Let N denote the number of bookings for the flight. Note that N >= 100. Treat N as a
parameter that the airline would like to choose. Let K denote the number of persons (among
N) with confirmed ticket who show up for the flight. If K is greater than 100, (K ? 100)
people are randomly selected, and will be forced to travel on the next flight, and each of them
is given a coupon of 100 Dollars. In other words, the airline makes a loss of 100 Dollars for
each such person.
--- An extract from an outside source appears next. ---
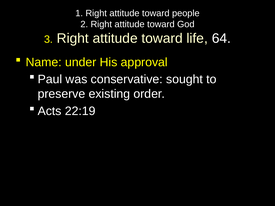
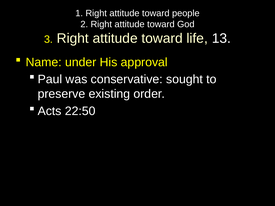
64: 64 -> 13
22:19: 22:19 -> 22:50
Let D denote the profit that airline makes for each flight.

(a) For a fixed parameter N, find the PMFs of random variables K and D.
(b) For a fixed parameter N, find the expected value of D.
(c) Find N that will maximize the expected profit.
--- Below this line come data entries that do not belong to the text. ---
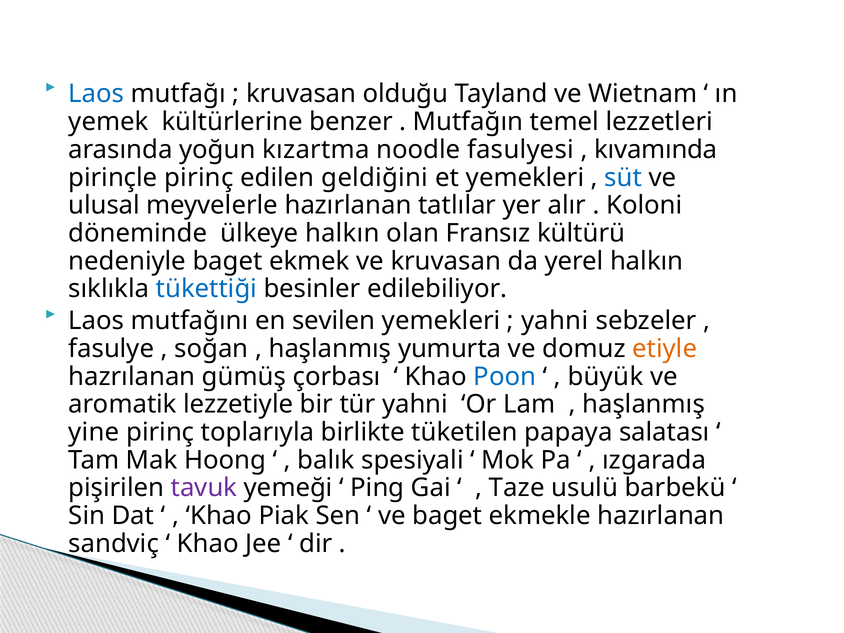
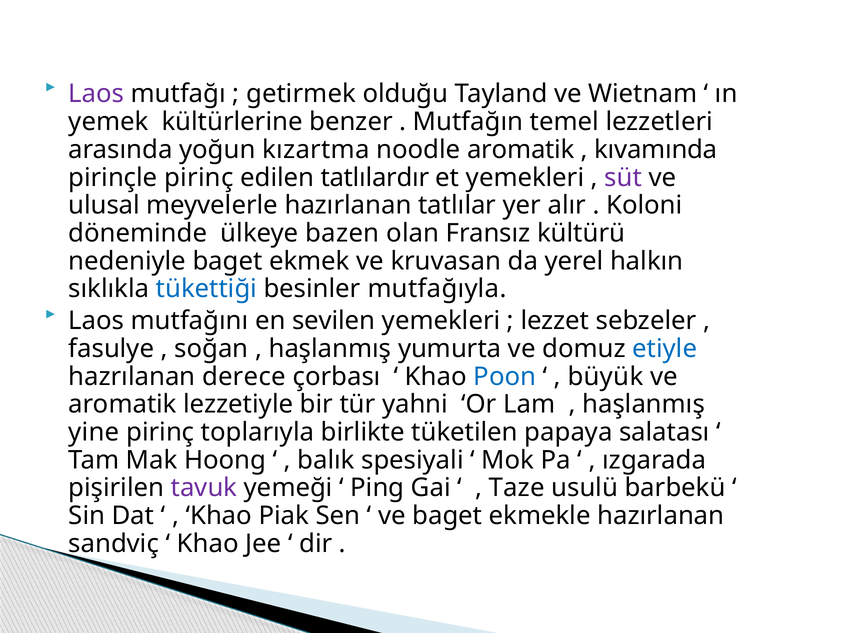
Laos at (96, 94) colour: blue -> purple
kruvasan at (301, 94): kruvasan -> getirmek
noodle fasulyesi: fasulyesi -> aromatik
geldiğini: geldiğini -> tatlılardır
süt colour: blue -> purple
ülkeye halkın: halkın -> bazen
edilebiliyor: edilebiliyor -> mutfağıyla
yahni at (555, 321): yahni -> lezzet
etiyle colour: orange -> blue
gümüş: gümüş -> derece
So I am stuck on part A, and I feel like I need to know that one before I advance. I just don't know how to actually make a PMF for variables that can be chosen at random.

#### tkhunny

##### Moderator
Staff member
Have you considered:

q = 0.08
p = 1 - 0.08 = 0.92

$$\displaystyle P(K=i) = \frac{N!}{(i!)\cdot (N-i)!}\cdot q^{i}\cdot p^{N-i}$$ for $$\displaystyle i \in 0,1,2...,N$$

#### wtrow

##### New member
Thank you for the reply. That makes sense. Now for finding D, the profit, I think it would just be:

P(k=i)*75 for i E 0,1,2...99
P(k=i)*75 - P(k=i)*100 for i E 100,101,...N

Or in other words, the PMF of K times D. Is this right or did I mess up again?

#### tkhunny

##### Moderator
Staff member
1) It doesn't seem to matter wich one containes i = 100, does it?
2) We're looking for a PMF. Simply multiplying by 75 or 100 violates the premise of summing to unity. You'll have to adjust for that.